両者は、SMRに関する基本的な技術知識を共同で研究・交換し、将来のSMRプロジェクトの実現可能性を評価するほか、ワーキンググループを結成してエネルギー関連の経験やベストプラクティスを共有、研修プログラム、現地視察、その他の技術協力などを推進、将来のプロジェクトを支援するための人材育成のためのガイドラインを策定することとしている。
タイの電力需要の約6割は天然ガス火力でまかなっており、輸入も25%を占めている(2024年実績)。なお、EGAT発電分は3割であり、残りは中小の独立系電気事業者らが発電している。同国エネルギー省が策定する電力開発計画(PDP)では、エネルギー源を多様化しクリーンエネルギーの割合を増やす必要性を強調しており、「カーボンニュートラル2050」の目標達成に向けて、原子力を含む低炭素エネルギー源の拡大を目指している。

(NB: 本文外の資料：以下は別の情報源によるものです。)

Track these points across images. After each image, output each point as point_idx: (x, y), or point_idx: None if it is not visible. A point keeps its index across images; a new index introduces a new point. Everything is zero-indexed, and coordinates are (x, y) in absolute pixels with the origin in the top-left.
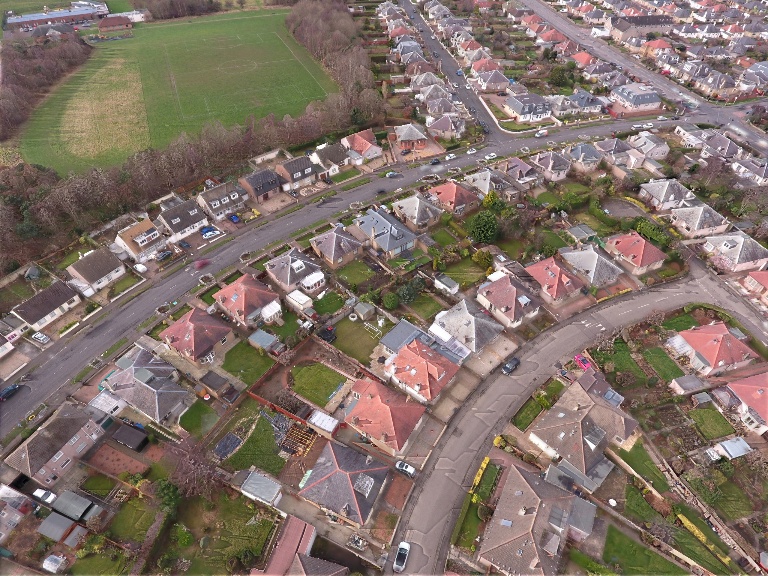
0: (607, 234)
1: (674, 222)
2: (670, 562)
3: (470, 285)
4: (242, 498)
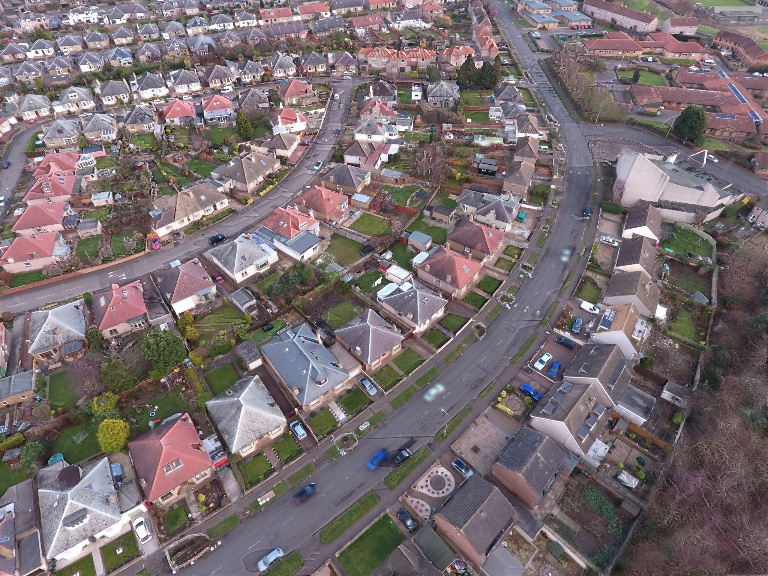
0: None
1: None
2: None
3: (217, 310)
4: None
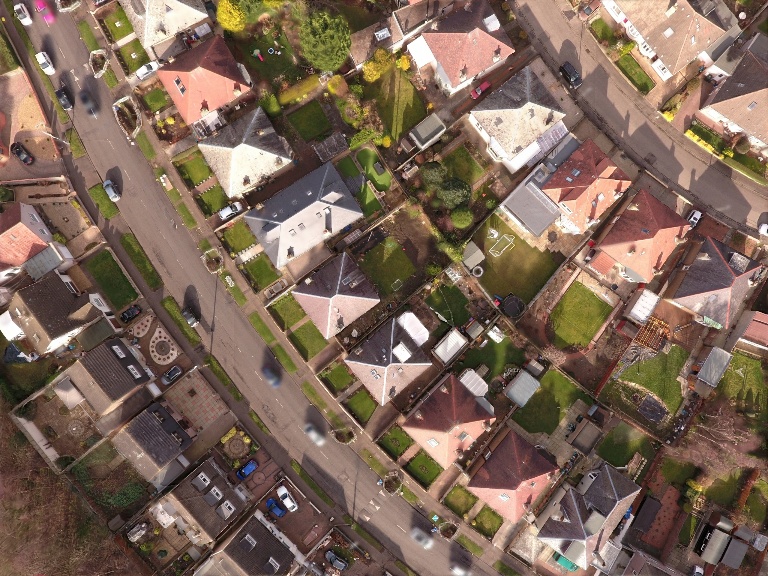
0: None
1: None
2: None
3: (421, 98)
4: None
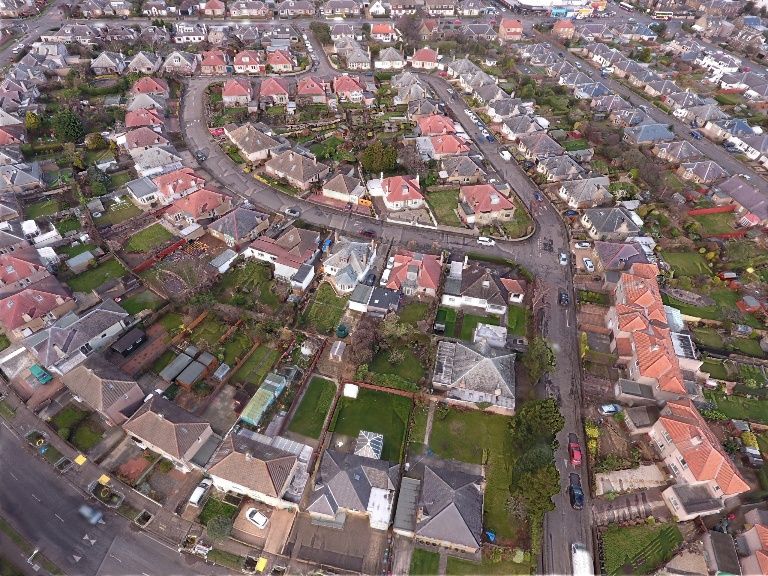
0: (122, 96)
1: (137, 72)
2: (329, 140)
3: None
4: (224, 274)
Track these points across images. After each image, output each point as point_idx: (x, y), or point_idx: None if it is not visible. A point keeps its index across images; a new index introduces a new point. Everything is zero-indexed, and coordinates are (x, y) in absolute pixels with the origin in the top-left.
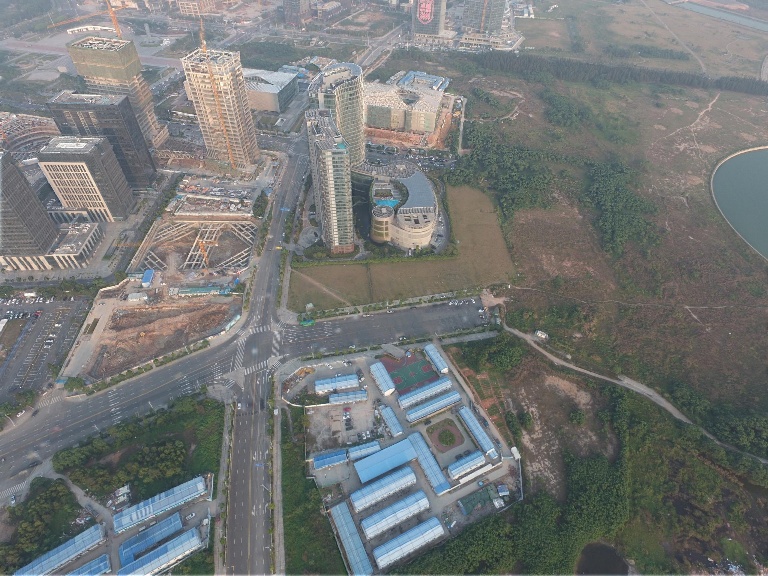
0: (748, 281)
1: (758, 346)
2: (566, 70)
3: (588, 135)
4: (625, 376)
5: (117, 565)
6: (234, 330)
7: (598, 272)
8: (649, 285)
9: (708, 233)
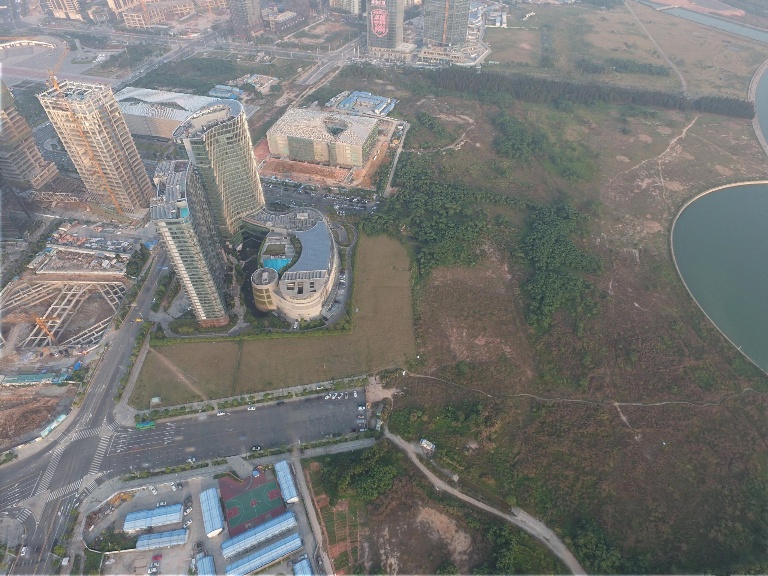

両国は原子力安全や人材育成などの分野ですでに長年にわたり協力しているが、今年3月に両政府間で「原子力平和利用に関する協力協定」が締結。協力の枠組みが確立され、両国の原子力協力の大きな転換点となった。MOU締結により、タイの原子力の平和利用基盤を強化し、SMRを通じた脱炭素移行の実現に期待を寄せている。

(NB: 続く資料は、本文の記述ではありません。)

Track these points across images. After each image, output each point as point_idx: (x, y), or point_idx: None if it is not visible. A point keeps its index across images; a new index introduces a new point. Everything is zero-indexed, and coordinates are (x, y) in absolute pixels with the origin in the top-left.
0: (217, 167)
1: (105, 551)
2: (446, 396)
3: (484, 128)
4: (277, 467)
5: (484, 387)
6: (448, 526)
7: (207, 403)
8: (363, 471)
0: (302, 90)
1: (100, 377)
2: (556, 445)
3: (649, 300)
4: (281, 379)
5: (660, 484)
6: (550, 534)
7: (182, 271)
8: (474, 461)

タイEGAT側の調印者である、T. イアムサイ発電所開発・再生可能エネルギー担当副総裁は「SMRはエネルギー安全保障とカーボンニュートラルを同時に達成できる有望な技術」だとし、「世界的に指折りの原子力発電所の運転経験と専門性、技術ノウハウを持つKHNPとの協力は、EGATのエネルギー移行戦略に大きく貢献するだろう」と語った。
KHNP側の調印者である、P. インシク海外事業担当副本部長は、「今回のMOU締結は、当社の技術力を共有する重要な出発点だ」と述べ、「今後もEGATと緊密に協力し、タイの持続可能なエネルギーの未来を共に作り、タイをはじめとするASEAN地域のSMR市場への進出を本格化してグローバルなエネルギー移行に貢献する協力モデルを構築していく」と強調した。
なお、2022年11月、米国のK. ハリス副大統領(当時)が気候変動対策を目的としたプログラムの一環として、SMRを通じてタイの原子力発電を支援するとの声明を発表。これを受けタイでは電力源としてSMR導入が検討されており、米国務省主導による「SMRの責任ある利用のための基礎インフラ(FIRST)」プログラム下で、エネルギーミックス等に関するワークショップが開催されるなど、協力活動が実施されている。